THE largest US industry union, the United Mine Workers of America, has signed another operator, Alpha Natural Resources, to its recently ratified 2011 National Bituminous Coal Wage Agreement.

Donna Schmidt
UMWA, Alpha seal new bargaining agreement

The collective bargaining agreement covers two large Pennsylvania coal mines, Alpha’s Cumberland and Emerald complexes in Green County. About 1400 workers are affected by the new deal, announced on Wednesday with a July 1 effective date.

Also, the UMWA noted, if Alpha reopened the currently idled Wabash operation in Illinois prior to the end of 2013, the union would remain the collective bargaining representative for the miners there as well under the new agreement.

"Alpha agreed to substantially the same contract for these mines that we negotiated with the Bituminous Coal Operators Association (BCOA) in June," UMWA international president Cecil Roberts said.

While some of the local issues at the mines will make Alpha’s deal different than the standard agreement, the pay, healthcare and pension benefits language is the same as in the larger BCOA agreement.

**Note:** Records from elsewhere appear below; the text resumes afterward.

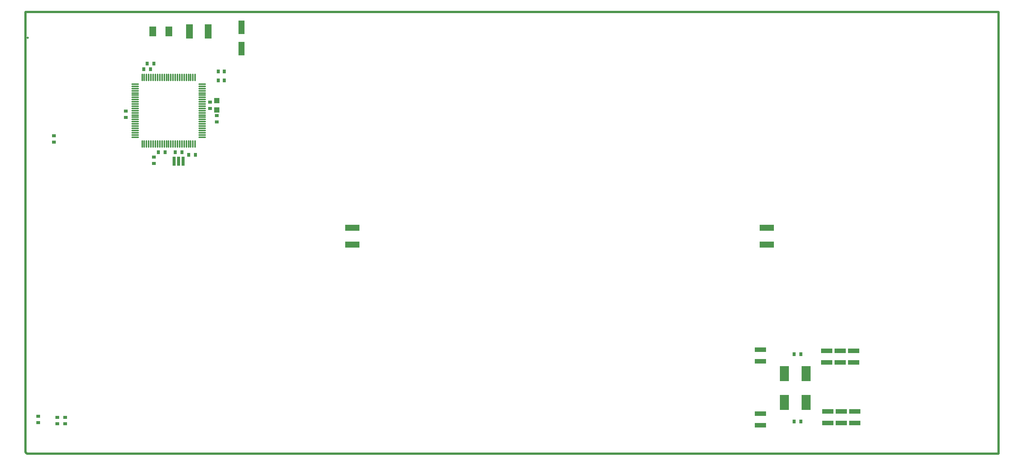
<source format=gbp>
G04 Layer_Color=128*
%FSLAX42Y42*%
%MOMM*%
G71*
G01*
G75*
%ADD12R,0.90X0.70*%
%ADD13R,0.80X0.90*%
%ADD14R,0.70X0.90*%
%ADD15R,1.42X3.02*%
%ADD23R,1.52X2.18*%
%ADD32R,0.90X0.80*%
%ADD33R,3.30X1.40*%
%ADD34R,2.60X1.10*%
%ADD35R,2.00X3.50*%
%ADD41C,0.50*%
%ADD55R,1.55X3.30*%
%ADD56R,0.71X2.01*%
%ADD57R,1.22X1.22*%
%ADD58O,0.30X1.80*%
%ADD59O,1.80X0.30*%
D12*
X6528Y8510D02*
D03*
Y8660D02*
D03*
X5105Y7570D02*
D03*
Y7720D02*
D03*
X2921Y1828D02*
D03*
Y1678D02*
D03*
X3099Y1828D02*
D03*
Y1678D02*
D03*
X2489Y1853D02*
D03*
Y1703D02*
D03*
D13*
X6559Y9449D02*
D03*
X6699D02*
D03*
X6559Y9652D02*
D03*
X6699D02*
D03*
D14*
X5358Y7823D02*
D03*
X5208D02*
D03*
X4954Y9830D02*
D03*
X5104D02*
D03*
X4878Y9703D02*
D03*
X5028D02*
D03*
X5739Y7823D02*
D03*
X5589D02*
D03*
X6044Y7772D02*
D03*
X5894D02*
D03*
X19585Y3251D02*
D03*
X19735D02*
D03*
X19585Y1727D02*
D03*
X19735D02*
D03*
D15*
X7087Y10655D02*
D03*
Y10174D02*
D03*
D23*
X5442Y10566D02*
D03*
X5074D02*
D03*
D32*
X6377Y8960D02*
D03*
Y8820D02*
D03*
X4470Y8617D02*
D03*
Y8757D02*
D03*
X2839Y8058D02*
D03*
Y8198D02*
D03*
D33*
X9590Y5735D02*
D03*
Y6115D02*
D03*
X18962Y5735D02*
D03*
Y6115D02*
D03*
D34*
X18821Y3091D02*
D03*
Y3361D02*
D03*
X20625Y3065D02*
D03*
Y3335D02*
D03*
X20930Y3065D02*
D03*
Y3335D02*
D03*
X20320Y3065D02*
D03*
Y3335D02*
D03*
X18821Y1643D02*
D03*
Y1913D02*
D03*
X20345Y1694D02*
D03*
Y1964D02*
D03*
X20650Y1694D02*
D03*
Y1964D02*
D03*
X20954Y1694D02*
D03*
Y1964D02*
D03*
D35*
X19854Y2819D02*
D03*
X19364D02*
D03*
X19854Y2159D02*
D03*
X19364D02*
D03*
D41*
X2202Y11000D02*
X24206Y11000D01*
X2251Y10420D02*
X2253Y10422D01*
X2200Y1041D02*
Y10998D01*
Y1035D02*
Y1041D01*
Y1035D02*
X2235Y1000D01*
X17297D01*
X24206Y1000D01*
X24206Y11000D01*
D55*
X5911Y10566D02*
D03*
X6331D02*
D03*
D56*
X5563Y7620D02*
D03*
X5664D02*
D03*
X5764D02*
D03*
D57*
X6528Y8997D02*
D03*
Y8785D02*
D03*
D58*
X6037Y9524D02*
D03*
X5987D02*
D03*
X5937D02*
D03*
X5887D02*
D03*
X5837D02*
D03*
X5787D02*
D03*
X5737D02*
D03*
X5687D02*
D03*
X5637D02*
D03*
X5587D02*
D03*
X5537D02*
D03*
X5487D02*
D03*
X5437D02*
D03*
X5387D02*
D03*
X5337D02*
D03*
X5287D02*
D03*
X5237D02*
D03*
X5187D02*
D03*
X5137D02*
D03*
X5087D02*
D03*
X5037D02*
D03*
X4987D02*
D03*
X4937D02*
D03*
X4887D02*
D03*
X4837D02*
D03*
Y8014D02*
D03*
X4887D02*
D03*
X4937D02*
D03*
X4987D02*
D03*
X5037D02*
D03*
X5087D02*
D03*
X5137D02*
D03*
X5187D02*
D03*
X5237D02*
D03*
X5287D02*
D03*
X5337D02*
D03*
X5387D02*
D03*
X5437D02*
D03*
X5487D02*
D03*
X5537D02*
D03*
X5587D02*
D03*
X5637D02*
D03*
X5687D02*
D03*
X5737D02*
D03*
X5787D02*
D03*
X5837D02*
D03*
X5887D02*
D03*
X5937D02*
D03*
X5987D02*
D03*
X6037D02*
D03*
D59*
X4682Y9369D02*
D03*
Y9319D02*
D03*
Y9269D02*
D03*
Y9219D02*
D03*
Y9169D02*
D03*
Y9119D02*
D03*
Y9069D02*
D03*
Y9019D02*
D03*
Y8969D02*
D03*
Y8919D02*
D03*
Y8869D02*
D03*
Y8819D02*
D03*
Y8769D02*
D03*
Y8719D02*
D03*
Y8669D02*
D03*
Y8619D02*
D03*
Y8569D02*
D03*
Y8519D02*
D03*
Y8469D02*
D03*
Y8419D02*
D03*
Y8369D02*
D03*
Y8319D02*
D03*
Y8269D02*
D03*
Y8219D02*
D03*
Y8169D02*
D03*
X6192D02*
D03*
Y8219D02*
D03*
Y8269D02*
D03*
Y8319D02*
D03*
Y8369D02*
D03*
Y8419D02*
D03*
Y8469D02*
D03*
Y8519D02*
D03*
Y8569D02*
D03*
Y8619D02*
D03*
Y8669D02*
D03*
Y8719D02*
D03*
Y8769D02*
D03*
Y8819D02*
D03*
Y8869D02*
D03*
Y8919D02*
D03*
Y8969D02*
D03*
Y9019D02*
D03*
Y9069D02*
D03*
Y9119D02*
D03*
Y9169D02*
D03*
Y9219D02*
D03*
Y9269D02*
D03*
Y9319D02*
D03*
Y9369D02*
D03*
M02*

</source>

"The miners at those mines have already [overwhelmingly] ratified this agreement, so there will not be another vote and the contract will be in effect immediately," Roberts said, noting the workers will now receive an immediate $US1-per-hour pay increase and will have their healthcare and pensions preserved.

The BCOA deal was ratified by union members late last month, locking in the UMWA’s largest-ever pay increase structure for the next half decade.

Union members nationwide voted with a 70% approval rate for the five and a half year deal, set to extend from July 1, 2011 to December 31, 2016.

It includes a wage increase of $US6 per hour over the life of the agreement – two $1-per-hour increases will go into effect in the first six months of the agreement on July 1 and January 1, 2012. Those increases are 8.2% higher than current wages.

Pay will then rise by $1 per hour on January 1 of each of the deal’s successive years.

“The membership saw clearly that this agreement provides a strong measure of security for themselves and their families … and they voted accordingly,” Roberts said at the time.